▶ **O QUE FAZER**:
Retorne, sem nenhuma alteração, a passagem do texto sobre Call of Duty: WWII que vai de "Operação Netuno, Dia" até "of Duty: WWII.".

▶ **TRECHO DO DOCUMENTO**:
"""

Operação Netuno, Dia D ou, simplesmente, o dia que é lembrado como um dos grandes pontos da Segunda Guerra Mundial. O desembarque das tropas americanas na França, em plena praia da Normandia tomada por metralhadoras nazistas, é um dos momentos mais violentos e simbólicos do conflito. Como não poderia deixar de ser, é também o ponto de partida para Call of Duty: WWII.
Aqui, porém, não estamos falando de um ataque icônico, daqueles que quem assistiu a “O Resgate do Soldado Ryan”, por exemplo, não se esqueceu. O que é considerado, com controvérsias, como um dos pontos de virada da Segunda Guerra Mundial representa, também, a mesma coisa para essa que é uma das principais franquias de games de tiro do mundo, e também a maior marca do mundo dos games, uma posição que vinha sendo cada vez mais ameaçada por decisões erradas.
Ao olhar para o passado, não apenas da história do mundo mas também da própria série, Call of Duty: WWII tenta recomeçar, voltando ao bom e velho combate com pés no chão, arma na mão e velocidade no gatilho. O resultado é o melhor game da série desde a geração passada.
O título desenvolvido pela Sledgehammer Games não representa simplesmente um retorno às origens, mas sim, uma mistura. Sai tudo aquilo que desfigurou a franquia e que a deixou com cara de shooter futurista genérico nos últimos anos, entra aquele ar de passado que muita gente vinha pedindo desde os velhos tempo de Modern Warfare. A visceralidade do título, acima de tudo, chama a atenção.

"""

▶ **EXTRATO DE DADOS**:
"""

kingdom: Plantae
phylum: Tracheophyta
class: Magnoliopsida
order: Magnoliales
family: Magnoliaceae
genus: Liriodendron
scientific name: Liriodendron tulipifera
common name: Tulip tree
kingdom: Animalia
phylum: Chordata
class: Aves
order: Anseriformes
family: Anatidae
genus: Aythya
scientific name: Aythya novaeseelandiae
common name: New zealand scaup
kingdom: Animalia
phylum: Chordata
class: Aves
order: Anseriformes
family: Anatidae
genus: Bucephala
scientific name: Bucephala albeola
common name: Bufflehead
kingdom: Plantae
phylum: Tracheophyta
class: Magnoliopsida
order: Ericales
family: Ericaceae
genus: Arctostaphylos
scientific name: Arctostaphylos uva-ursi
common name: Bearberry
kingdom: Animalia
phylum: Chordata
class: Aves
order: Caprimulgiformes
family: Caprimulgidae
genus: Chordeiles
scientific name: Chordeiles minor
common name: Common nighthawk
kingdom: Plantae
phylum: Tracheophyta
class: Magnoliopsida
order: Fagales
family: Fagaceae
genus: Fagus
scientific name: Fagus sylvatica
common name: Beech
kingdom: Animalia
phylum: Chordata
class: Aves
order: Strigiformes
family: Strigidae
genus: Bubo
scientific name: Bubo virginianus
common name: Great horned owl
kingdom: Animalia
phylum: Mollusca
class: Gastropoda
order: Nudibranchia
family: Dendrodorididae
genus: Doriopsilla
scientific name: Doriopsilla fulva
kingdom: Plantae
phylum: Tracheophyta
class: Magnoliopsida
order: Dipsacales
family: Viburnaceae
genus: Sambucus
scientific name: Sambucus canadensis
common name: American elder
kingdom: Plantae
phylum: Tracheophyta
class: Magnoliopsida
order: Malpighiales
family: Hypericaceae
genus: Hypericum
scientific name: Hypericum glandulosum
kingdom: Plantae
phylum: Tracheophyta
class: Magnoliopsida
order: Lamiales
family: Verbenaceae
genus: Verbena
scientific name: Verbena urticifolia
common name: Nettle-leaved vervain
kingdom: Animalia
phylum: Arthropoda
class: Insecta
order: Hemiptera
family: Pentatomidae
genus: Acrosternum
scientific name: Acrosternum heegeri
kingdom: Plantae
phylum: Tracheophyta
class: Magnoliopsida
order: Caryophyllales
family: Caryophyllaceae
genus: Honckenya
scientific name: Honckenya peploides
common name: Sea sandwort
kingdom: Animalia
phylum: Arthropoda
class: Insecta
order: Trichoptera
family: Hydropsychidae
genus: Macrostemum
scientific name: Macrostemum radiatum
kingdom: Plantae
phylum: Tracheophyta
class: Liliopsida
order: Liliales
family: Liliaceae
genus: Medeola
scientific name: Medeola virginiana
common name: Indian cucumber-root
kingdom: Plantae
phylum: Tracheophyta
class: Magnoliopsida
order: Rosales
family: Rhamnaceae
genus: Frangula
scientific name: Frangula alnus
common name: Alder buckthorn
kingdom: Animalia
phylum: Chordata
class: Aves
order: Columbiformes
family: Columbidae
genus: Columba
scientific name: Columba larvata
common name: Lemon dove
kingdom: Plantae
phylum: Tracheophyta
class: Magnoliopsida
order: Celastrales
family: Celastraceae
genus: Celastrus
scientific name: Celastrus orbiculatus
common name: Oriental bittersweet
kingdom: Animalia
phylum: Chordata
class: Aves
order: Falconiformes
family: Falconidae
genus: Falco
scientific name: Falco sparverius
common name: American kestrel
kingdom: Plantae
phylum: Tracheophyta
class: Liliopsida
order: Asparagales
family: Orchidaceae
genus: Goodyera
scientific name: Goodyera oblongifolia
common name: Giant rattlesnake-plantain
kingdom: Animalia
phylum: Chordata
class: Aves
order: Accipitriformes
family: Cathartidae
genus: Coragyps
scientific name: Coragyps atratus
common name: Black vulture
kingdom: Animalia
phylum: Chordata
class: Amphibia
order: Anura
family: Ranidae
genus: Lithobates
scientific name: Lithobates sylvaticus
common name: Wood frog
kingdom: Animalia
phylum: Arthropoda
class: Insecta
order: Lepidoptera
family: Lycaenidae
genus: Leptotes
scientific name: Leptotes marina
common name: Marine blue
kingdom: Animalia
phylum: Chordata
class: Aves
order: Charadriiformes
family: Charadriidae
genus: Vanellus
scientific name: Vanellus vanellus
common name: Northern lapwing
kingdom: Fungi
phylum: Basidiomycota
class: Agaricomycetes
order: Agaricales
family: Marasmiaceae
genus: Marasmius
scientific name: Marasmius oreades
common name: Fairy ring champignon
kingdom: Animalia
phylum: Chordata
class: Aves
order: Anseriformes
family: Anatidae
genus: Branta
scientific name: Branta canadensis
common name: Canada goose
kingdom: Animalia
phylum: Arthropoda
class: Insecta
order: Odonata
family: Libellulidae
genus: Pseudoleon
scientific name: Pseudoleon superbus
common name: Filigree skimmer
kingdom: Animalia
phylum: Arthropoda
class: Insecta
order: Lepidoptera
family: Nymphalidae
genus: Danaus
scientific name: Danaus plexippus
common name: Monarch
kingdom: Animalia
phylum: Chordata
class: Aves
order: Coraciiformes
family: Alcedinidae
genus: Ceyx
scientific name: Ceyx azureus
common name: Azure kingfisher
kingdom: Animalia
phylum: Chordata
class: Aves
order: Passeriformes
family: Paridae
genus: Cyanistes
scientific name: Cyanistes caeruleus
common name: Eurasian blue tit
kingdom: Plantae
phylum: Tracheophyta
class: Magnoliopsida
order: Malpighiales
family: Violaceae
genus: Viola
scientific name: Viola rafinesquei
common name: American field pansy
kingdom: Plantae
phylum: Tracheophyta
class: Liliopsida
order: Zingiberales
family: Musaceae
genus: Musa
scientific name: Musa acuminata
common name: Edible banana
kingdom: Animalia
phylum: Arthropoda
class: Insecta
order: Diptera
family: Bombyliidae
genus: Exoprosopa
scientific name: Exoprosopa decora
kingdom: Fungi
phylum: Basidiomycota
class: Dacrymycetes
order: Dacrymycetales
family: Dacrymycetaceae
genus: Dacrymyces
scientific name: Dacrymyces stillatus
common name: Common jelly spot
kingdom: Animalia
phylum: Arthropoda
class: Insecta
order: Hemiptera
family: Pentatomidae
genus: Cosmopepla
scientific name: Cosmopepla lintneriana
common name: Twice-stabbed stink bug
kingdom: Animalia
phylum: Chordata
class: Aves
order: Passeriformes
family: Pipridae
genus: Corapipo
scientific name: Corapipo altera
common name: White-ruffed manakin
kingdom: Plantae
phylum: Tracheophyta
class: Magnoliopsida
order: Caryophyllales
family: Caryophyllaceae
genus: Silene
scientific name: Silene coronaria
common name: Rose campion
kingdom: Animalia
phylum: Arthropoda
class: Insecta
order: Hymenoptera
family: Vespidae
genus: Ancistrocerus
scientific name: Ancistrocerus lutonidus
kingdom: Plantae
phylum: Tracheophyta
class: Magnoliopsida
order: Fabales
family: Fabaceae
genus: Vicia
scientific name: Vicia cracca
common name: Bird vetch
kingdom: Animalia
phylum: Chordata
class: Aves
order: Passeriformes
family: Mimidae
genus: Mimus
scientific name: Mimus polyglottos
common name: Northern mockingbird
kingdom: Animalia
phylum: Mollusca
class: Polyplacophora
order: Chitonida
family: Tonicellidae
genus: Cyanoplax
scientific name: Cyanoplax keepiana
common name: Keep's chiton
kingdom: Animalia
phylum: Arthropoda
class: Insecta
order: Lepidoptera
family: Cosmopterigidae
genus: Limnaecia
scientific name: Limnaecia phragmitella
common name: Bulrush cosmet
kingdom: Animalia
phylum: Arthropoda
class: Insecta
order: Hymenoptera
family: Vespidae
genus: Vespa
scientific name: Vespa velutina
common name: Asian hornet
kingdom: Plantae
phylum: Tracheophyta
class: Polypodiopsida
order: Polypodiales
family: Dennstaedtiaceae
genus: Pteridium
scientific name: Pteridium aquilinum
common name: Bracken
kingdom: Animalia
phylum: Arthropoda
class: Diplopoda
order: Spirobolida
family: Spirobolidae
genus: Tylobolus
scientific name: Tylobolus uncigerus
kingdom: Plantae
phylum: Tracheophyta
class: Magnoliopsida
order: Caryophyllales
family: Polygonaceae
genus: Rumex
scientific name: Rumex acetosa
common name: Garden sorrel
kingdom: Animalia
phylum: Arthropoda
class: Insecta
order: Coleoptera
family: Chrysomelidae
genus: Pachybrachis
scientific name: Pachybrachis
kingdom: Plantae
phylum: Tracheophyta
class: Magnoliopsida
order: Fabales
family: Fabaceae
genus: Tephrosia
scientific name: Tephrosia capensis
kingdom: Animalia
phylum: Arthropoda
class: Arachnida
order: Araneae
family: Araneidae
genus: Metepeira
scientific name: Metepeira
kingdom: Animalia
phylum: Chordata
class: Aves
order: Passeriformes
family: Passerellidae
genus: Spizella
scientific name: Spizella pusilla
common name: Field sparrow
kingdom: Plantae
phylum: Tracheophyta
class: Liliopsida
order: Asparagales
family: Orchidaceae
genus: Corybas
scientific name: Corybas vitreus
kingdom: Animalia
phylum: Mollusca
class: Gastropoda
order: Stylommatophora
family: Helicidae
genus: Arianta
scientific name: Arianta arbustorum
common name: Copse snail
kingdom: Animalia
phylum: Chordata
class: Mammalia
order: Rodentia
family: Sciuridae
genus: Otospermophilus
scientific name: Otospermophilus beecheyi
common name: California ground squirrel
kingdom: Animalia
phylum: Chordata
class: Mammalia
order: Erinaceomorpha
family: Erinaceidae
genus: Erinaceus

"""

▶ **RESULTADO DA TAREFA**:
Operação Netuno, Dia D ou, simplesmente, o dia que é lembrado como um dos grandes pontos da Segunda Guerra Mundial. O desembarque das tropas americanas na França, em plena praia da Normandia tomada por metralhadoras nazistas, é um dos momentos mais violentos e simbólicos do conflito. Como não poderia deixar de ser, é também o ponto de partida para Call of Duty: WWII.